● **Task list**:
a) According to the text on the Rafah tunnels, how many houses have been demolished since the uprising began in 2000, per U.N. refugee agency figures?
b) Which organizations and armed or security forces are named in the text on the Rafah tunnels?

● **Given text**:
════
But the tunnel issue has become the talk of the town, with many residents privately urging tunnel builders to cease, and threatening them and their families if they do not.
The backlash has grown since a six-day Israeli siege of Rafah in May that killed 42 people, militants and civilians alike, and displaced hundreds after a spate of demolitions.
Some tunnels have been blocked off by irate residents concerned their adjacent homes might be bulldozed or blown up during the next Israeli army sweep.
Many in the sprawling cinder-block camp of 80,000 people fret that the spread of tunnels has given raiding Israelis leeway to flatten any housing in their way.
U.N. refugee agency figures put the number of demolished houses at 1,300 since the uprising began in 2000. The Israeli army says it has found and destroyed 90 tunnels in that time.
"Tunnels are harmful," said Mariam Abu Shaqfa, 50, whose house was severely damaged in last month's incursion even though, she insisted, there were no tunnels in her district.
ISRAEL DEFENDS DEMOLITIONS
Israeli says it has crushed only buildings used to conceal a tunnel operation or as cover by militants firing on its forces.
Human rights watchdogs including Amnesty International say many of the demolitions lack military justification, amount to "collective punishment" and defy international law.
Palestinian security forces say they have sealed some tunnels and arrested a number of smugglers since 1994, when Palestinians obtained limited self-rule from Israel, and during the uprising sparked by a breakdown of talks on statehood.
Israel says such action has failed to curb the gunmen behind thousands of attacks on Jewish settlers in Gaza.
Prime Minister Ariel Sharon wants to evacuate the settlers under a "disengagement plan", but with a prerogative to reinvade if militants turn Gaza into a launchpad for attacks on Israel.
Tunnels are mostly dug by night, but by day too if inside a house. Builders once equipped only with short-handled hoes now have access to earth-moving machines.
════
● **Extracted entries**:
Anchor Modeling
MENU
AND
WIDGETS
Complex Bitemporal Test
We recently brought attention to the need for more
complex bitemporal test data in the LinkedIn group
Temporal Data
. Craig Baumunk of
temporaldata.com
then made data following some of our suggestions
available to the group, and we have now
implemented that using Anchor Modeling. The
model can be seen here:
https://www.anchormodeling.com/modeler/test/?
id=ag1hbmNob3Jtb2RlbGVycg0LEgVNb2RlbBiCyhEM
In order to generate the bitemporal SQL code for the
════
● **Expected responses**:
a) 1,300 houses.

b)
- U.N. refugee agency
- Israeli army
- Amnesty International
- Palestinian security forces